Management and outcomes of pneumothorax in adult patients with Langerhans cell Histiocytosis | Orphanet Journal of Rare Diseases | Full Text

Management and outcomes of pneumothorax in adult patients with Langerhans cell Histiocytosis | Orphanet Journal of Rare Diseases | Full Text

Orphanet Journal of Rare Diseases

Management and outcomes of pneumothorax in adult patients with Langerhans cell Histiocytosis

• Pierre Le Guen, 
• Sylvie Chevret, 
• Emmanuelle Bugnet, 
• Constance de Margerie-Mellon, 
• Gwenaël Lorillon, 
• Agathe Seguin-Givelet, 
• Fanélie Jouenne, 
• Dominique Gossot, 
• Robert Vassallo & 
• Abdellatif Tazi 

Orphanet Journal of Rare Diseases volume 14, Article number: 229 (2019) | Download Citation

Abstract

Background

Pneumothorax may recur during pulmonary Langerhans cell histiocytosis (PLCH) patients’ follow-up and its management is not standardised.

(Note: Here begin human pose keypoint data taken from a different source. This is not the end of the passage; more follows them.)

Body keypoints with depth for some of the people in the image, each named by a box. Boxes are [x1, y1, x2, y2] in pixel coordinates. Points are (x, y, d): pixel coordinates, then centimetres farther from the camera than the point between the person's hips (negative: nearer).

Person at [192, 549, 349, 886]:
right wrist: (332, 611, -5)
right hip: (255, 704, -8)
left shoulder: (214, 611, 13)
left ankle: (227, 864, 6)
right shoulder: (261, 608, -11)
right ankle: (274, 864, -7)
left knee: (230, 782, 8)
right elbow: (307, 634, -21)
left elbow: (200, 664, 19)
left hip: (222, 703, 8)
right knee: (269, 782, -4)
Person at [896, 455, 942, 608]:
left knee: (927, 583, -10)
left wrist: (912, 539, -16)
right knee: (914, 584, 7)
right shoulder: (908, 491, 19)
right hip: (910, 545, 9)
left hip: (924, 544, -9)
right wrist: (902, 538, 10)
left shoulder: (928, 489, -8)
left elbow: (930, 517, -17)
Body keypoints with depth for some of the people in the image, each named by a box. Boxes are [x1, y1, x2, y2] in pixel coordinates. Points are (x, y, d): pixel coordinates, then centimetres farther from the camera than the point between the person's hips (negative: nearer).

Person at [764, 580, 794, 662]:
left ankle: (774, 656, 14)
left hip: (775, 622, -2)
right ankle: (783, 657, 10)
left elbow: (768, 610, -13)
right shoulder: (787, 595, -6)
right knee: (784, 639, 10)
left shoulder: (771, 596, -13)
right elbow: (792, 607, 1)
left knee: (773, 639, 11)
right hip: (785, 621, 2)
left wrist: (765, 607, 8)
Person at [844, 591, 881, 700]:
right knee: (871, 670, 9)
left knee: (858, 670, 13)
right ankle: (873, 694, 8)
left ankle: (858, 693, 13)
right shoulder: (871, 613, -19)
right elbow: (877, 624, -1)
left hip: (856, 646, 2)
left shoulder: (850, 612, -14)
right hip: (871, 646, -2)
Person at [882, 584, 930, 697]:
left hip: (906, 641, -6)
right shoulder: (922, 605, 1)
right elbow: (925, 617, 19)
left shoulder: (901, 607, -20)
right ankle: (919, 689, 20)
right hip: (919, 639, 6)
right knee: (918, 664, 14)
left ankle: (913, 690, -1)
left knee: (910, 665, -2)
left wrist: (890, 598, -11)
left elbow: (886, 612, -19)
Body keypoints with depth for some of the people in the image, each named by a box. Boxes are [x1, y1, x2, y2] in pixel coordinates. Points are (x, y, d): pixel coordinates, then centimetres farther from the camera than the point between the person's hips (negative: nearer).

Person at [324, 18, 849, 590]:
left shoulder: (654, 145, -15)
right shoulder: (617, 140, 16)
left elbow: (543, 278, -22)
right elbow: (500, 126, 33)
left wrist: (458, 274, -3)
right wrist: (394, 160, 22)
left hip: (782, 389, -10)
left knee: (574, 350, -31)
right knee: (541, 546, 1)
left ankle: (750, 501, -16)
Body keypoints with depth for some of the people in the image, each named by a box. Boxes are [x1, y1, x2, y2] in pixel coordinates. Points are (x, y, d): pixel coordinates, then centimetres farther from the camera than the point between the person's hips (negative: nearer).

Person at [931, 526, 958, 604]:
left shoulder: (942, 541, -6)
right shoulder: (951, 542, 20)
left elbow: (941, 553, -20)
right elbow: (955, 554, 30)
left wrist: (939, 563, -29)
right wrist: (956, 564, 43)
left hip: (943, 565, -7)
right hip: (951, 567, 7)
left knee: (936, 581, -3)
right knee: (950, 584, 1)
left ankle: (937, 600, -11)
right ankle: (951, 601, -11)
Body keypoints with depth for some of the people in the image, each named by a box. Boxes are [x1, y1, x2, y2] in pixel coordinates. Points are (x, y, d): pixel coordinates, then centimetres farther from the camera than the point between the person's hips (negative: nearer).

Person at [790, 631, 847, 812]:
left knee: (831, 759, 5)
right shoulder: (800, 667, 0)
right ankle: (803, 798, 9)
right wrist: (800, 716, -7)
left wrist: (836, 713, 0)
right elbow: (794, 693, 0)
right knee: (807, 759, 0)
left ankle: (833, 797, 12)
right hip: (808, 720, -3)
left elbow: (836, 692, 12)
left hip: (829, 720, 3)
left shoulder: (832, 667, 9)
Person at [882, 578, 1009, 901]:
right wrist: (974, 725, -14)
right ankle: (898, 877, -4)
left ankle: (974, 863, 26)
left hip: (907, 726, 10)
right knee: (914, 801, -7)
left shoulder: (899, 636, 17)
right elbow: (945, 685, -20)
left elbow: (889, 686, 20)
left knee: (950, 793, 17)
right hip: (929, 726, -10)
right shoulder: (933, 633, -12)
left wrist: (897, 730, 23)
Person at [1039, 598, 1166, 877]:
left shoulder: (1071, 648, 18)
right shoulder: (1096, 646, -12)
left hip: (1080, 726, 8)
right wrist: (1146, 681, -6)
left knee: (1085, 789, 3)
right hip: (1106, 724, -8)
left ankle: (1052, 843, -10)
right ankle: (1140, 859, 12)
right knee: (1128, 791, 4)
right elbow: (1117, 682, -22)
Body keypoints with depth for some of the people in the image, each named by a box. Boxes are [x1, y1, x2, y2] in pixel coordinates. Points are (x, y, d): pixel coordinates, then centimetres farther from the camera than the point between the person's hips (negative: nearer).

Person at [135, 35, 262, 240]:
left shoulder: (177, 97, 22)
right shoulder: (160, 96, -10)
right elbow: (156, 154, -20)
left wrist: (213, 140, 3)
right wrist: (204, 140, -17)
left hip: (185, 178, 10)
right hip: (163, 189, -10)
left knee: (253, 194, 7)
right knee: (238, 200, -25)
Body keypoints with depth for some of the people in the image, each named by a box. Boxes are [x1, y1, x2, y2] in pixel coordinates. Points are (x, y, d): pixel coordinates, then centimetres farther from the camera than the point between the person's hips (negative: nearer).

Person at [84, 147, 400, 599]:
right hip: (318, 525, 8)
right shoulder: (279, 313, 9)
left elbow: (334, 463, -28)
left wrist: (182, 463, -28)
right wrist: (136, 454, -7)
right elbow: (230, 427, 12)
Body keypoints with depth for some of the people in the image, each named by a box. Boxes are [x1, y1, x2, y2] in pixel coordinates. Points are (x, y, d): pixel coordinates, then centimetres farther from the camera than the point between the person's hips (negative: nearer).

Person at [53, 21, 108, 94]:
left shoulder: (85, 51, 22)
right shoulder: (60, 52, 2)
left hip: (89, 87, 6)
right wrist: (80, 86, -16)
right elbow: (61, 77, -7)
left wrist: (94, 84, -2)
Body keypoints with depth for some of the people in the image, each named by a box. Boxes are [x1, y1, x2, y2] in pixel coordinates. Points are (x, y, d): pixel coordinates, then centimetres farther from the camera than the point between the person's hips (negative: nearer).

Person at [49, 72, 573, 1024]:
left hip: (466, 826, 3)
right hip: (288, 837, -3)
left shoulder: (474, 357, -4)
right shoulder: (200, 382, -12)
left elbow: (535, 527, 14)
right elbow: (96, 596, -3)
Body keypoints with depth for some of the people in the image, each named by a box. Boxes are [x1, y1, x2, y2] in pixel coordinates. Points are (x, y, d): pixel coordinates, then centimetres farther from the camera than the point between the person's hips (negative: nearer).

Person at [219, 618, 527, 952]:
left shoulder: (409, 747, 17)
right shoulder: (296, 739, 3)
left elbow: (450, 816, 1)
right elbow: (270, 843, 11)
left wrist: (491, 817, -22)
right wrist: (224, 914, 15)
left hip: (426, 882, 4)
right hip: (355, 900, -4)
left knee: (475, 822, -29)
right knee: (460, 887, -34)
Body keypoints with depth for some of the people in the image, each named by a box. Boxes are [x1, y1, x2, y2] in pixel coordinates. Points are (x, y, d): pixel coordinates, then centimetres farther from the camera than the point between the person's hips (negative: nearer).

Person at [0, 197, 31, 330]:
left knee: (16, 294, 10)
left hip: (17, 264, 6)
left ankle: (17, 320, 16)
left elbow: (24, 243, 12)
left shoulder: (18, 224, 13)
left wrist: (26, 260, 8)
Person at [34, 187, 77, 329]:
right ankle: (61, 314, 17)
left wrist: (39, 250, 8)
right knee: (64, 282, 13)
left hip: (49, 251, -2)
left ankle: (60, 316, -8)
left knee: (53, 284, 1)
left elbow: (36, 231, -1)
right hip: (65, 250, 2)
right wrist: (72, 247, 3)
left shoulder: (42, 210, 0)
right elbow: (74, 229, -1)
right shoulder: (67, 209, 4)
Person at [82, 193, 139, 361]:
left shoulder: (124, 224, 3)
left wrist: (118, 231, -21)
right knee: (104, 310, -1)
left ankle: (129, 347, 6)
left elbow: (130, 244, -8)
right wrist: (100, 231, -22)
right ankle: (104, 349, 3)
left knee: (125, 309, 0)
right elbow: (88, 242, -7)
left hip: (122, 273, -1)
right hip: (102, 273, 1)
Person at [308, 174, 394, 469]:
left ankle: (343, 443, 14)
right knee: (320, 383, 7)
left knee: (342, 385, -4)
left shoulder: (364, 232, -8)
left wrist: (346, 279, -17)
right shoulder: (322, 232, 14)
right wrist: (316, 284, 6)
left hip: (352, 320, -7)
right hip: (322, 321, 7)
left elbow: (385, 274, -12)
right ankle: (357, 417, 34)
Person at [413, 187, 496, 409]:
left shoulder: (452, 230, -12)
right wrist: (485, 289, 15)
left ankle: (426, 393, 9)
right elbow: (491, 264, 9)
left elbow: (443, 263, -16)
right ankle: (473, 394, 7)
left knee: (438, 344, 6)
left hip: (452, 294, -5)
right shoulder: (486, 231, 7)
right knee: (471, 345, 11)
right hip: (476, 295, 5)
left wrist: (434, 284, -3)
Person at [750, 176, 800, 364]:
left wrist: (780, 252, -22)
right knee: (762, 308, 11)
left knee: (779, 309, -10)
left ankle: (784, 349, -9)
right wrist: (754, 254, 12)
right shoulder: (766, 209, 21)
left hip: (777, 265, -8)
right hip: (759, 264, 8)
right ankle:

The factors associated with pneumothorax recurrence are unknown.

Methods

In this retrospective study, PLCH patients who experienced a pneumothorax and were followed for at least 6 months after the first episode were eligible. The objectives were to describe the treatment of the initial episode and pneumothorax recurrences during follow-up. We also searched for factors associated with pneumothorax recurrence and evaluated the effect on lung function outcome. Time to recurrence was estimated by the Kaplan Meier method and the cumulative hazard of recurrence handling all recurrent events was estimated. Univariate Cox models and Andersen-Gill counting process were used for statistical analyses.

Results

Fourty-three patients (median age 26.5 years [interquartile range (IQR), 22.9–35.4]; 26 men, 39 current smokers) were included and followed for median time of 49 months. Chest tube drainage was the main management of the initial pneumothorax, which resolved in 70% of cases. Pneumothorax recurred in 23 (53%) patients, and overall 96 pneumothoraces were observed during the study period. In the subgroup of patients who experienced pneumothorax recurrence, the median number of episodes per patient was 3 [IQR, 2–4]. All but one recurrence occurred within 2 years after the first episode. Thoracic surgery neither delayed the time of occurrence of the first ipsilateral recurrence nor reduced the overall number of recurrences during the study period, although the rate of recurrence was lower after thoracotomy than following video-assisted thoracic surgery (p = 0.03). At the time of the first pneumothorax, the presence of air trapping on lung function testing was associated with increased risk of recurrence (hazard ratio = 5.08; 95% confidence interval [1.18, 21.8]; p = 0.03). Pneumothorax recurrence did not predict subsequent lung function decline (p = 0.058).

Conclusions

Our results show that pneumothorax recurrences occur during an “active” phase of PLCH. In this observational study, the time of occurrence of the first ipsilateral recurrence and the overall number of pneumothorax recurrences were similar after conservative and thoracic surgical treatments. Further studies are needed to determine the best management to reduce the risk of pneumothorax recurrence in PLCH patients.